Saved data entries

+--

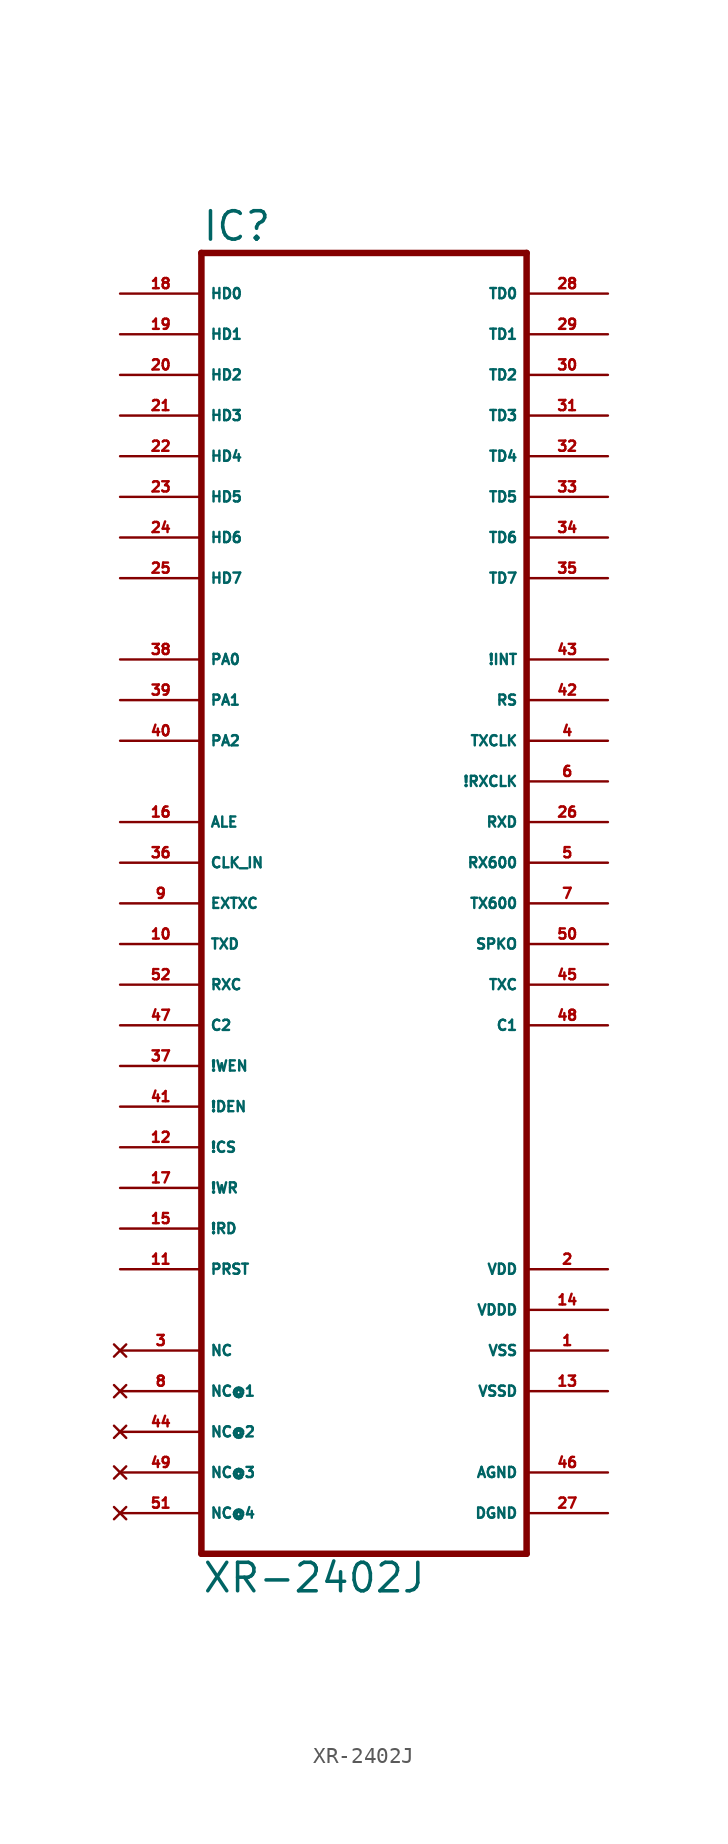
<source format=kicad_sym>
(kicad_symbol_lib
  (version 20220914)
  (generator Eagle2Kicad)
  (symbol "XR-2402J"
    (property "Reference" "IC"
      (at -10.16 41.275 0)
      (effects (font (size 1.778 1.778) (thickness 0.22)) (justify left bottom)))
    (property "Value" "XR-2402J"
      (at -10.16 -43.18 0)
      (effects (font (size 1.778 1.778) (thickness 0.22)) (justify left bottom)))
    (polyline
      (pts (xy -10.16 -40.64) (xy 10.16 -40.64))
      (stroke (width 0.406) (type default))
      (fill (type none)))
    (polyline
      (pts (xy 10.16 -40.64) (xy 10.16 40.64))
      (stroke (width 0.406) (type default))
      (fill (type none)))
    (polyline
      (pts (xy 10.16 40.64) (xy -10.16 40.64))
      (stroke (width 0.406) (type default))
      (fill (type none)))
    (polyline
      (pts (xy -10.16 40.64) (xy -10.16 -40.64))
      (stroke (width 0.406) (type default))
      (fill (type none)))
    (pin bidirectional line
      (at -15.24 38.1 0)
      (length 5.08)
      (name "HD0" (effects (font (size 0.635 0.635) (thickness 0.08)) (justify left bottom)))
      (number "18" (effects (font (size 0.635 0.635) (thickness 0.08)) (justify left bottom))))
    (pin bidirectional line
      (at -15.24 35.56 0)
      (length 5.08)
      (name "HD1" (effects (font (size 0.635 0.635) (thickness 0.08)) (justify left bottom)))
      (number "19" (effects (font (size 0.635 0.635) (thickness 0.08)) (justify left bottom))))
    (pin bidirectional line
      (at -15.24 33.02 0)
      (length 5.08)
      (name "HD2" (effects (font (size 0.635 0.635) (thickness 0.08)) (justify left bottom)))
      (number "20" (effects (font (size 0.635 0.635) (thickness 0.08)) (justify left bottom))))
    (pin bidirectional line
      (at -15.24 30.48 0)
      (length 5.08)
      (name "HD3" (effects (font (size 0.635 0.635) (thickness 0.08)) (justify left bottom)))
      (number "21" (effects (font (size 0.635 0.635) (thickness 0.08)) (justify left bottom))))
    (pin bidirectional line
      (at -15.24 27.94 0)
      (length 5.08)
      (name "HD4" (effects (font (size 0.635 0.635) (thickness 0.08)) (justify left bottom)))
      (number "22" (effects (font (size 0.635 0.635) (thickness 0.08)) (justify left bottom))))
    (pin bidirectional line
      (at -15.24 25.4 0)
      (length 5.08)
      (name "HD5" (effects (font (size 0.635 0.635) (thickness 0.08)) (justify left bottom)))
      (number "23" (effects (font (size 0.635 0.635) (thickness 0.08)) (justify left bottom))))
    (pin bidirectional line
      (at -15.24 22.86 0)
      (length 5.08)
      (name "HD6" (effects (font (size 0.635 0.635) (thickness 0.08)) (justify left bottom)))
      (number "24" (effects (font (size 0.635 0.635) (thickness 0.08)) (justify left bottom))))
    (pin bidirectional line
      (at -15.24 20.32 0)
      (length 5.08)
      (name "HD7" (effects (font (size 0.635 0.635) (thickness 0.08)) (justify left bottom)))
      (number "25" (effects (font (size 0.635 0.635) (thickness 0.08)) (justify left bottom))))
    (pin bidirectional line
      (at 15.24 38.1 180)
      (length 5.08)
      (name "TD0" (effects (font (size 0.635 0.635) (thickness 0.08)) (justify left bottom)))
      (number "28" (effects (font (size 0.635 0.635) (thickness 0.08)) (justify left bottom))))
    (pin bidirectional line
      (at 15.24 35.56 180)
      (length 5.08)
      (name "TD1" (effects (font (size 0.635 0.635) (thickness 0.08)) (justify left bottom)))
      (number "29" (effects (font (size 0.635 0.635) (thickness 0.08)) (justify left bottom))))
    (pin bidirectional line
      (at 15.24 33.02 180)
      (length 5.08)
      (name "TD2" (effects (font (size 0.635 0.635) (thickness 0.08)) (justify left bottom)))
      (number "30" (effects (font (size 0.635 0.635) (thickness 0.08)) (justify left bottom))))
    (pin bidirectional line
      (at 15.24 30.48 180)
      (length 5.08)
      (name "TD3" (effects (font (size 0.635 0.635) (thickness 0.08)) (justify left bottom)))
      (number "31" (effects (font (size 0.635 0.635) (thickness 0.08)) (justify left bottom))))
    (pin bidirectional line
      (at 15.24 27.94 180)
      (length 5.08)
      (name "TD4" (effects (font (size 0.635 0.635) (thickness 0.08)) (justify left bottom)))
      (number "32" (effects (font (size 0.635 0.635) (thickness 0.08)) (justify left bottom))))
    (pin bidirectional line
      (at 15.24 25.4 180)
      (length 5.08)
      (name "TD5" (effects (font (size 0.635 0.635) (thickness 0.08)) (justify left bottom)))
      (number "33" (effects (font (size 0.635 0.635) (thickness 0.08)) (justify left bottom))))
    (pin bidirectional line
      (at 15.24 22.86 180)
      (length 5.08)
      (name "TD6" (effects (font (size 0.635 0.635) (thickness 0.08)) (justify left bottom)))
      (number "34" (effects (font (size 0.635 0.635) (thickness 0.08)) (justify left bottom))))
    (pin bidirectional line
      (at 15.24 20.32 180)
      (length 5.08)
      (name "TD7" (effects (font (size 0.635 0.635) (thickness 0.08)) (justify left bottom)))
      (number "35" (effects (font (size 0.635 0.635) (thickness 0.08)) (justify left bottom))))
    (pin input line
      (at -15.24 5.08 0)
      (length 5.08)
      (name "ALE" (effects (font (size 0.635 0.635) (thickness 0.08)) (justify left bottom)))
      (number "16" (effects (font (size 0.635 0.635) (thickness 0.08)) (justify left bottom))))
    (pin input line
      (at -15.24 2.54 0)
      (length 5.08)
      (name "CLK_IN" (effects (font (size 0.635 0.635) (thickness 0.08)) (justify left bottom)))
      (number "36" (effects (font (size 0.635 0.635) (thickness 0.08)) (justify left bottom))))
    (pin input line
      (at -15.24 0 0)
      (length 5.08)
      (name "EXTXC" (effects (font (size 0.635 0.635) (thickness 0.08)) (justify left bottom)))
      (number "9" (effects (font (size 0.635 0.635) (thickness 0.08)) (justify left bottom))))
    (pin input line
      (at -15.24 -2.54 0)
      (length 5.08)
      (name "TXD" (effects (font (size 0.635 0.635) (thickness 0.08)) (justify left bottom)))
      (number "10" (effects (font (size 0.635 0.635) (thickness 0.08)) (justify left bottom))))
    (pin input line
      (at -15.24 -5.08 0)
      (length 5.08)
      (name "RXC" (effects (font (size 0.635 0.635) (thickness 0.08)) (justify left bottom)))
      (number "52" (effects (font (size 0.635 0.635) (thickness 0.08)) (justify left bottom))))
    (pin input line
      (at -15.24 -7.62 0)
      (length 5.08)
      (name "C2" (effects (font (size 0.635 0.635) (thickness 0.08)) (justify left bottom)))
      (number "47" (effects (font (size 0.635 0.635) (thickness 0.08)) (justify left bottom))))
    (pin input line
      (at -15.24 -10.16 0)
      (length 5.08)
      (name "!WEN" (effects (font (size 0.635 0.635) (thickness 0.08)) (justify left bottom)))
      (number "37" (effects (font (size 0.635 0.635) (thickness 0.08)) (justify left bottom))))
    (pin input line
      (at -15.24 -12.7 0)
      (length 5.08)
      (name "!DEN" (effects (font (size 0.635 0.635) (thickness 0.08)) (justify left bottom)))
      (number "41" (effects (font (size 0.635 0.635) (thickness 0.08)) (justify left bottom))))
    (pin input line
      (at -15.24 -15.24 0)
      (length 5.08)
      (name "!CS" (effects (font (size 0.635 0.635) (thickness 0.08)) (justify left bottom)))
      (number "12" (effects (font (size 0.635 0.635) (thickness 0.08)) (justify left bottom))))
    (pin input line
      (at -15.24 -17.78 0)
      (length 5.08)
      (name "!WR" (effects (font (size 0.635 0.635) (thickness 0.08)) (justify left bottom)))
      (number "17" (effects (font (size 0.635 0.635) (thickness 0.08)) (justify left bottom))))
    (pin input line
      (at -15.24 -20.32 0)
      (length 5.08)
      (name "!RD" (effects (font (size 0.635 0.635) (thickness 0.08)) (justify left bottom)))
      (number "15" (effects (font (size 0.635 0.635) (thickness 0.08)) (justify left bottom))))
    (pin input line
      (at -15.24 -22.86 0)
      (length 5.08)
      (name "PRST" (effects (font (size 0.635 0.635) (thickness 0.08)) (justify left bottom)))
      (number "11" (effects (font (size 0.635 0.635) (thickness 0.08)) (justify left bottom))))
    (pin output line
      (at 15.24 15.24 180)
      (length 5.08)
      (name "!INT" (effects (font (size 0.635 0.635) (thickness 0.08)) (justify left bottom)))
      (number "43" (effects (font (size 0.635 0.635) (thickness 0.08)) (justify left bottom))))
    (pin output line
      (at 15.24 12.7 180)
      (length 5.08)
      (name "RS" (effects (font (size 0.635 0.635) (thickness 0.08)) (justify left bottom)))
      (number "42" (effects (font (size 0.635 0.635) (thickness 0.08)) (justify left bottom))))
    (pin output line
      (at 15.24 10.16 180)
      (length 5.08)
      (name "TXCLK" (effects (font (size 0.635 0.635) (thickness 0.08)) (justify left bottom)))
      (number "4" (effects (font (size 0.635 0.635) (thickness 0.08)) (justify left bottom))))
    (pin output line
      (at 15.24 7.62 180)
      (length 5.08)
      (name "!RXCLK" (effects (font (size 0.635 0.635) (thickness 0.08)) (justify left bottom)))
      (number "6" (effects (font (size 0.635 0.635) (thickness 0.08)) (justify left bottom))))
    (pin output line
      (at 15.24 5.08 180)
      (length 5.08)
      (name "RXD" (effects (font (size 0.635 0.635) (thickness 0.08)) (justify left bottom)))
      (number "26" (effects (font (size 0.635 0.635) (thickness 0.08)) (justify left bottom))))
    (pin output line
      (at 15.24 2.54 180)
      (length 5.08)
      (name "RX600" (effects (font (size 0.635 0.635) (thickness 0.08)) (justify left bottom)))
      (number "5" (effects (font (size 0.635 0.635) (thickness 0.08)) (justify left bottom))))
    (pin output line
      (at 15.24 0 180)
      (length 5.08)
      (name "TX600" (effects (font (size 0.635 0.635) (thickness 0.08)) (justify left bottom)))
      (number "7" (effects (font (size 0.635 0.635) (thickness 0.08)) (justify left bottom))))
    (pin output line
      (at 15.24 -2.54 180)
      (length 5.08)
      (name "SPKO" (effects (font (size 0.635 0.635) (thickness 0.08)) (justify left bottom)))
      (number "50" (effects (font (size 0.635 0.635) (thickness 0.08)) (justify left bottom))))
    (pin output line
      (at 15.24 -5.08 180)
      (length 5.08)
      (name "TXC" (effects (font (size 0.635 0.635) (thickness 0.08)) (justify left bottom)))
      (number "45" (effects (font (size 0.635 0.635) (thickness 0.08)) (justify left bottom))))
    (pin output line
      (at 15.24 -7.62 180)
      (length 5.08)
      (name "C1" (effects (font (size 0.635 0.635) (thickness 0.08)) (justify left bottom)))
      (number "48" (effects (font (size 0.635 0.635) (thickness 0.08)) (justify left bottom))))
    (pin unspecified line
      (at 15.24 -22.86 180)
      (length 5.08)
      (name "VDD" (effects (font (size 0.635 0.635) (thickness 0.08)) (justify left bottom)))
      (number "2" (effects (font (size 0.635 0.635) (thickness 0.08)) (justify left bottom))))
    (pin unspecified line
      (at 15.24 -25.4 180)
      (length 5.08)
      (name "VDDD" (effects (font (size 0.635 0.635) (thickness 0.08)) (justify left bottom)))
      (number "14" (effects (font (size 0.635 0.635) (thickness 0.08)) (justify left bottom))))
    (pin unspecified line
      (at 15.24 -27.94 180)
      (length 5.08)
      (name "VSS" (effects (font (size 0.635 0.635) (thickness 0.08)) (justify left bottom)))
      (number "1" (effects (font (size 0.635 0.635) (thickness 0.08)) (justify left bottom))))
    (pin unspecified line
      (at 15.24 -30.48 180)
      (length 5.08)
      (name "VSSD" (effects (font (size 0.635 0.635) (thickness 0.08)) (justify left bottom)))
      (number "13" (effects (font (size 0.635 0.635) (thickness 0.08)) (justify left bottom))))
    (pin unspecified line
      (at 15.24 -35.56 180)
      (length 5.08)
      (name "AGND" (effects (font (size 0.635 0.635) (thickness 0.08)) (justify left bottom)))
      (number "46" (effects (font (size 0.635 0.635) (thickness 0.08)) (justify left bottom))))
    (pin unspecified line
      (at 15.24 -38.1 180)
      (length 5.08)
      (name "DGND" (effects (font (size 0.635 0.635) (thickness 0.08)) (justify left bottom)))
      (number "27" (effects (font (size 0.635 0.635) (thickness 0.08)) (justify left bottom))))
    (pin no_connect line
      (at -15.24 -27.94 0)
      (length 5.08)
      (name "NC" (effects (font (size 0.635 0.635) (thickness 0.08)) (justify left bottom) hide))
      (number "3" (effects (font (size 0.635 0.635) (thickness 0.08)) (justify left bottom) hide)))
    (pin input line
      (at -15.24 15.24 0)
      (length 5.08)
      (name "PA0" (effects (font (size 0.635 0.635) (thickness 0.08)) (justify left bottom)))
      (number "38" (effects (font (size 0.635 0.635) (thickness 0.08)) (justify left bottom))))
    (pin input line
      (at -15.24 12.7 0)
      (length 5.08)
      (name "PA1" (effects (font (size 0.635 0.635) (thickness 0.08)) (justify left bottom)))
      (number "39" (effects (font (size 0.635 0.635) (thickness 0.08)) (justify left bottom))))
    (pin input line
      (at -15.24 10.16 0)
      (length 5.08)
      (name "PA2" (effects (font (size 0.635 0.635) (thickness 0.08)) (justify left bottom)))
      (number "40" (effects (font (size 0.635 0.635) (thickness 0.08)) (justify left bottom))))
    (pin no_connect line
      (at -15.24 -30.48 0)
      (length 5.08)
      (name "NC@1" (effects (font (size 0.635 0.635) (thickness 0.08)) (justify left bottom) hide))
      (number "8" (effects (font (size 0.635 0.635) (thickness 0.08)) (justify left bottom) hide)))
    (pin no_connect line
      (at -15.24 -33.02 0)
      (length 5.08)
      (name "NC@2" (effects (font (size 0.635 0.635) (thickness 0.08)) (justify left bottom) hide))
      (number "44" (effects (font (size 0.635 0.635) (thickness 0.08)) (justify left bottom) hide)))
    (pin no_connect line
      (at -15.24 -35.56 0)
      (length 5.08)
      (name "NC@3" (effects (font (size 0.635 0.635) (thickness 0.08)) (justify left bottom) hide))
      (number "49" (effects (font (size 0.635 0.635) (thickness 0.08)) (justify left bottom) hide)))
    (pin no_connect line
      (at -15.24 -38.1 0)
      (length 5.08)
      (name "NC@4" (effects (font (size 0.635 0.635) (thickness 0.08)) (justify left bottom) hide))
      (number "51" (effects (font (size 0.635 0.635) (thickness 0.08)) (justify left bottom) hide)))))
</source>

+--

→ EXERCISE GOAL
Please find every line in the records that contains the word "property", and copy it out.

→ WORKED SOLUTION
    (property "Reference" "IC"
    (property "Value" "XR-2402J"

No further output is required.